(WORK TO BE COMPLETED)
Starting at the line that contains "Fl r Ar file" in the listing below, write out every line word for word until you have written the line that contains "pz Ar directory".
◆ ◆ ◆
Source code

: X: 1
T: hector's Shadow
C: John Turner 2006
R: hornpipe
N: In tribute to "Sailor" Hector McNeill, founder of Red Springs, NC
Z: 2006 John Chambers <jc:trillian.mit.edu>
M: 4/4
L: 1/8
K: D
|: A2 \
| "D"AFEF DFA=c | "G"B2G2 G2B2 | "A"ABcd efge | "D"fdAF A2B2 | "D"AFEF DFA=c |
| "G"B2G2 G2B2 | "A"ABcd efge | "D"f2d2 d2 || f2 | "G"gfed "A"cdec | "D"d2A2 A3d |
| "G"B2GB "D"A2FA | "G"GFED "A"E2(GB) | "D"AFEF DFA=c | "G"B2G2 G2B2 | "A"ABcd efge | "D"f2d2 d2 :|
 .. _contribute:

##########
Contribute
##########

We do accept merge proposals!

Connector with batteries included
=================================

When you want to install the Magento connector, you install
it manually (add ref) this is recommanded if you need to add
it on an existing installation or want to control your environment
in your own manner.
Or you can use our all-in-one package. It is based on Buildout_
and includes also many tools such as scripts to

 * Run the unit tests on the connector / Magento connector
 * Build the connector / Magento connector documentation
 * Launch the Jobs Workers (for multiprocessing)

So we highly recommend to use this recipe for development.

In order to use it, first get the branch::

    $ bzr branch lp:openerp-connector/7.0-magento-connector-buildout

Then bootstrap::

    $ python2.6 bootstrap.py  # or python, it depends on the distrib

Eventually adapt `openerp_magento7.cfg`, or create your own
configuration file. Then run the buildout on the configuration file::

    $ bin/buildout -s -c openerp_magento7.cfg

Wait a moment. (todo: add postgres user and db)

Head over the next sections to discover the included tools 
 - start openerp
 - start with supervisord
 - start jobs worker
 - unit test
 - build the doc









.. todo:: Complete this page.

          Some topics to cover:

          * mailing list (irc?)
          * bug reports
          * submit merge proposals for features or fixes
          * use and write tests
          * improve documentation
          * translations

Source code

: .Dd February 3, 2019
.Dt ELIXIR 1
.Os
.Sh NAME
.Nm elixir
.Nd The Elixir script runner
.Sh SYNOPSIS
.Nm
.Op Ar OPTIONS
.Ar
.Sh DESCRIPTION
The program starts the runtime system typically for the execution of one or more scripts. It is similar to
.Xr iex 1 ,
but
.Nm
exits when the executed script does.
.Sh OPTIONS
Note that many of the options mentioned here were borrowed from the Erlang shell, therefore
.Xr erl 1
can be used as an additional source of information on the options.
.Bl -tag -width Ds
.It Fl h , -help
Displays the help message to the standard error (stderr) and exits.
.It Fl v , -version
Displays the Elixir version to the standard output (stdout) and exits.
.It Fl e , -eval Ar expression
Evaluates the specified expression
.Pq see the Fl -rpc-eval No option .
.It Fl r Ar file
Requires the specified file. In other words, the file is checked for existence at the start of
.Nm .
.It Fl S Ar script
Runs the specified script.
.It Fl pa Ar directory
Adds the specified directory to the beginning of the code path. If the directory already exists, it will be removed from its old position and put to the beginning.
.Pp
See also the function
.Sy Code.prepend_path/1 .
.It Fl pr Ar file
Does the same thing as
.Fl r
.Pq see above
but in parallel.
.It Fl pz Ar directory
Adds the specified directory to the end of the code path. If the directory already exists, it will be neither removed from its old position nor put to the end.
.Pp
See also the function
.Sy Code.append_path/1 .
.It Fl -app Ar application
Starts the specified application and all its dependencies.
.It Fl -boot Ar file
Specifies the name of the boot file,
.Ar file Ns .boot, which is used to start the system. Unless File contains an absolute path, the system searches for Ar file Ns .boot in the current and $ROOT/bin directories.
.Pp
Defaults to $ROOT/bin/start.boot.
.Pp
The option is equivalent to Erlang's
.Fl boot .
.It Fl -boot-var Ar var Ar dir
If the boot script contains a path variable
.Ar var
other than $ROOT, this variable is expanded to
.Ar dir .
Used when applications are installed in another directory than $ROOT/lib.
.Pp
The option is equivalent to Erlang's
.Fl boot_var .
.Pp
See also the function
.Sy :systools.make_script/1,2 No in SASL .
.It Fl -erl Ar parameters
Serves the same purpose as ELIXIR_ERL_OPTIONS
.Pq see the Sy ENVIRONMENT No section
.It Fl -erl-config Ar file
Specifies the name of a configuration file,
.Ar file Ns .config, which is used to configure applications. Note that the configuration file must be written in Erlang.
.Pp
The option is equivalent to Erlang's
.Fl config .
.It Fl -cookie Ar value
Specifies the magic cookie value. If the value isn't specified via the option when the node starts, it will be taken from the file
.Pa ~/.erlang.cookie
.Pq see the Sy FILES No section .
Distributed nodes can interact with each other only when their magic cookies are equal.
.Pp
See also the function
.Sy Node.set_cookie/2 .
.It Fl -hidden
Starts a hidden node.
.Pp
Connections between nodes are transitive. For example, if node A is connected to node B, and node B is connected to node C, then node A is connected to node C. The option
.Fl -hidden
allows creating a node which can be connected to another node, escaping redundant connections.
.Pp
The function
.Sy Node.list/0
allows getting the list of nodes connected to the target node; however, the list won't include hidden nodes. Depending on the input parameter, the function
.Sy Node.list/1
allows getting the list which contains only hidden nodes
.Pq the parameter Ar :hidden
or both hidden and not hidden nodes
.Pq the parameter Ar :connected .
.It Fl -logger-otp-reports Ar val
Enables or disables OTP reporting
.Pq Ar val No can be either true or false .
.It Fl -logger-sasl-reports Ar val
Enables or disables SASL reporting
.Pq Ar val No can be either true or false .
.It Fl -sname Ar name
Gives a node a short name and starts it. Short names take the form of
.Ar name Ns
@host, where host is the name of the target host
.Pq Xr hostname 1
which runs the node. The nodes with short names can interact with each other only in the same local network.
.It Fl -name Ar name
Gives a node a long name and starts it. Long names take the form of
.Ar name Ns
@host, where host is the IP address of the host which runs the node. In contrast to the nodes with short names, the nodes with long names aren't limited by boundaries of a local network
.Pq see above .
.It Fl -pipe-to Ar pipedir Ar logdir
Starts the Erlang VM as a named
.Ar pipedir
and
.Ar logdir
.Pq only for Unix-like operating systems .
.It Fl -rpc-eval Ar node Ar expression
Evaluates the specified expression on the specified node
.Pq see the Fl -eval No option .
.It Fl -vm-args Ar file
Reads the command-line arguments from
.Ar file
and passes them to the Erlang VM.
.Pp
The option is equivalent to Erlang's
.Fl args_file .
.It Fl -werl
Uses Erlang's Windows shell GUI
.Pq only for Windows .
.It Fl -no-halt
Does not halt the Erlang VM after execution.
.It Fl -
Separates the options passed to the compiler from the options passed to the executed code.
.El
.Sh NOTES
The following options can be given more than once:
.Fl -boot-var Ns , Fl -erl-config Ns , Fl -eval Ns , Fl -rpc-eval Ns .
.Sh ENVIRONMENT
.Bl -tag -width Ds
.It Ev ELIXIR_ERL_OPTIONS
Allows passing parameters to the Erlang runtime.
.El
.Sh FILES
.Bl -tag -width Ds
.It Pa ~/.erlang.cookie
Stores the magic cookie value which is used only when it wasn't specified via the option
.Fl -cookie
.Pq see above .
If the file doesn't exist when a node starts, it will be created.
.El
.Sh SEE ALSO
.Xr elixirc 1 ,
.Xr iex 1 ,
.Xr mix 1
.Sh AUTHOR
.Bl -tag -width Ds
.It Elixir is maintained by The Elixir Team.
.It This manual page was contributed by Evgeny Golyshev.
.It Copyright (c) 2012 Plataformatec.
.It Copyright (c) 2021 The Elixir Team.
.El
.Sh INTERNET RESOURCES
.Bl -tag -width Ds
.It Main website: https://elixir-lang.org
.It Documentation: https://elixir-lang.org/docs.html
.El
◆ ◆ ◆
(FINISHED EXERCISE)
.It Fl r Ar file
Requires the specified file. In other words, the file is checked for existence at the start of
.Nm .
.It Fl S Ar script
Runs the specified script.
.It Fl pa Ar directory
Adds the specified directory to the beginning of the code path. If the directory already exists, it will be removed from its old position and put to the beginning.
.Pp
See also the function
.Sy Code.prepend_path/1 .
.It Fl pr Ar file
Does the same thing as
.Fl r
.Pq see above
but in parallel.
.It Fl pz Ar directory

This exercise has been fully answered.